Dataset entries
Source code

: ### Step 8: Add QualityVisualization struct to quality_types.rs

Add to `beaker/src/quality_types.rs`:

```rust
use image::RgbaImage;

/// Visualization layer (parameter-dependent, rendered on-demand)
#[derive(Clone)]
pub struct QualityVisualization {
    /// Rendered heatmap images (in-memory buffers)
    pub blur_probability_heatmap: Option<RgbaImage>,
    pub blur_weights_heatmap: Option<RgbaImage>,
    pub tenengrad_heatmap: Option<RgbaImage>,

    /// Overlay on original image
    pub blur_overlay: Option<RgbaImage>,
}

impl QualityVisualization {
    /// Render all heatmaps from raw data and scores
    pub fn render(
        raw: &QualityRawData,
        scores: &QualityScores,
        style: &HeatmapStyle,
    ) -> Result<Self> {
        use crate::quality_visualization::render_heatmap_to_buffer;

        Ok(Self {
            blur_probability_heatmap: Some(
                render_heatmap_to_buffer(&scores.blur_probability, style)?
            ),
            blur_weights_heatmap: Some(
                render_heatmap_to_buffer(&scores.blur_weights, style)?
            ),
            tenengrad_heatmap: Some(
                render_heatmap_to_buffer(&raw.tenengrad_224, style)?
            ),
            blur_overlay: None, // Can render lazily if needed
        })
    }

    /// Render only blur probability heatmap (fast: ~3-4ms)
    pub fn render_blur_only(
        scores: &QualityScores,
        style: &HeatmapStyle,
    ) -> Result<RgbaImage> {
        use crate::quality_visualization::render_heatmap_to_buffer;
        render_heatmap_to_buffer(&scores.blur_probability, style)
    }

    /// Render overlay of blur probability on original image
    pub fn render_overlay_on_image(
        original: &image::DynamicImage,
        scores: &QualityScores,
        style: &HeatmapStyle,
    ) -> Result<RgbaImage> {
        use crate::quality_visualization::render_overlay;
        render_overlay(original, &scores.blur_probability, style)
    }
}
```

Requirement » Copy each record above so that no word or mark differs.

Answer section »
Source code

: ### Step 8: Add QualityVisualization struct to quality_types.rs

Add to `beaker/src/quality_types.rs`:

```rust
use image::RgbaImage;

/// Visualization layer (parameter-dependent, rendered on-demand)
#[derive(Clone)]
pub struct QualityVisualization {
    /// Rendered heatmap images (in-memory buffers)
    pub blur_probability_heatmap: Option<RgbaImage>,
    pub blur_weights_heatmap: Option<RgbaImage>,
    pub tenengrad_heatmap: Option<RgbaImage>,

    /// Overlay on original image
    pub blur_overlay: Option<RgbaImage>,
}

impl QualityVisualization {
    /// Render all heatmaps from raw data and scores
    pub fn render(
        raw: &QualityRawData,
        scores: &QualityScores,
        style: &HeatmapStyle,
    ) -> Result<Self> {
        use crate::quality_visualization::render_heatmap_to_buffer;

        Ok(Self {
            blur_probability_heatmap: Some(
                render_heatmap_to_buffer(&scores.blur_probability, style)?
            ),
            blur_weights_heatmap: Some(
                render_heatmap_to_buffer(&scores.blur_weights, style)?
            ),
            tenengrad_heatmap: Some(
                render_heatmap_to_buffer(&raw.tenengrad_224, style)?
            ),
            blur_overlay: None, // Can render lazily if needed
        })
    }

    /// Render only blur probability heatmap (fast: ~3-4ms)
    pub fn render_blur_only(
        scores: &QualityScores,
        style: &HeatmapStyle,
    ) -> Result<RgbaImage> {
        use crate::quality_visualization::render_heatmap_to_buffer;
        render_heatmap_to_buffer(&scores.blur_probability, style)
    }

    /// Render overlay of blur probability on original image
    pub fn render_overlay_on_image(
        original: &image::DynamicImage,
        scores: &QualityScores,
        style: &HeatmapStyle,
    ) -> Result<RgbaImage> {
        use crate::quality_visualization::render_overlay;
        render_overlay(original, &scores.blur_probability, style)
    }
}
```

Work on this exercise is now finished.